E così un campionato bellissimo gara per gara, un libro affascinante da leggere in ogni singolo capitolo, offre una trama generale in cui si sa o si teme di sapere esattamente dove si andrà a parare, rendendo il tutto eccitante e divertente in ogni attimo, ma scontato nel finale, come in un cartone animato di Willy il Coyote.

Dal 1963 al 1968 si sapeva che il più bravo e la macchina più veloce coincidevano: erano Clark e la Lotus, ma di mondiali ne vinsero solo due su sei - e mai la gara di Montecarlo -, perché la Lotus si rompeva spesso. E le corse e le cose erano del tutto imponderabili.

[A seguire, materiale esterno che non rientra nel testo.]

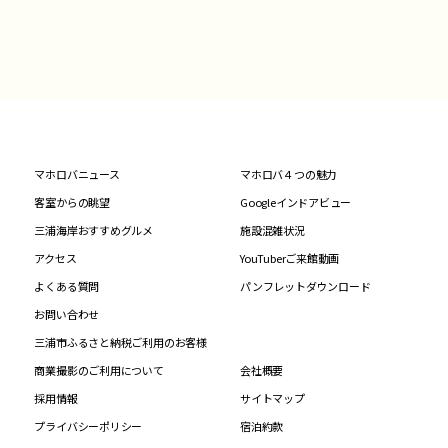
マホロバニュース
マホロバ４つの魅力
客室からの眺望
Googleインドアビュー
三浦海岸おすすめグルメ
施設混雑状況
アクセス
YouTuberご来館動画
よくある質問
パンフレットダウンロード
お問い合わせ
三浦市ふるさと納税ご利用のお客様
商業撮影のご利用について
会社概要
採用情報
サイトマップ
プライバシーポリシー
宿泊約款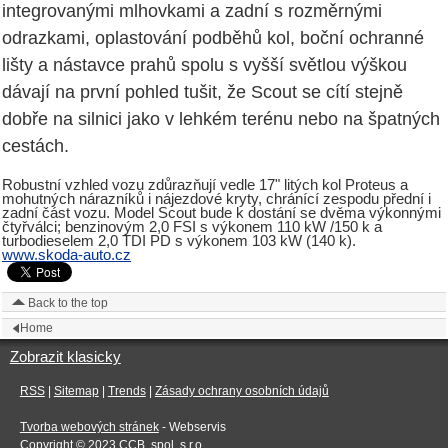
integrovanými mlhovkami a zadní s rozměrnými
odrazkami, oplastování podběhů kol, boční ochranné
lišty a nástavce prahů spolu s vyšší světlou výškou
dávají na první pohled tušit, že Scout se cítí stejně
dobře na silnici jako v lehkém terénu nebo na špatných
cestách.
Robustní vzhled vozu zdůrazňují vedle 17" litých kol Proteus a
mohutných nárazníků i nájezdové kryty, chránící zespodu přední i
zadní část vozu. Model Scout bude k dostání se dvěma výkonnými
čtyřválci; benzinovým 2,0 FSI s výkonem 110 kW /150 k a
turbodieselem 2,0 TDI PD s výkonem 103 kW (140 k).
www.skoda-auto.cz
Back to the top
Home
Zobrazit klasicky
RSS
|
Sitemap
|
Trends
|
Zásady ochrany osobních údajů
Tvorba webových stránek
- Webservis
Copyright © 2023
CCB, spol. s r.o.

Questo ha perso, la Formula Uno, diventando planetaria, straricca e perfetta. L’imperfezione. Quell’essere spuria che la rendeva purissima.

Il più bel libro sul Palio di Siena s’intitola “Il Palio delle Contrade morte” ed è stato scritto dai grandi Fruttero & Lucentini. A un certo punto gli autori dicono una cosa semplice: i cavalli che corrono a Siena in realtà sono undici e non dieci, perché ce ne è uno in più, in gara, l’undicesimo, invisibile, e si chiama destino: incarna la sorte. Ed è la sorte che rende il Palio unico, una corsa che ti strega.

LA MACCINA INVISIBILW

Ecco, in questa F.1 a forza di perfezionare, razionalizzare, ottimizzare, rassicurare, sverminare e bonificare, abbiamo distrutto e vaporizzato quella magica  monoposto invisibile in più. Il destino, il mistero, l’imprevedibilità.

Ora tutto va semplicemente come deve andare. E la somma di attimi sfolgoranti, il computo di milioni di sensazioni forti e di secchiate di adrenalina in Gran Premi bellissimi, alla fine non nasconde che la soluzione del quizzone è comunque prevedibilissima, scontata e quasi ovvia.

Team e Liberty Media non vogliono due macchine e un team in aggiunta e invece dovrebbero capire che ce ne vorrebbe come minimo una in più, per il bene della loro e della nostra F.1.

Quella invisibile, chiamata destino.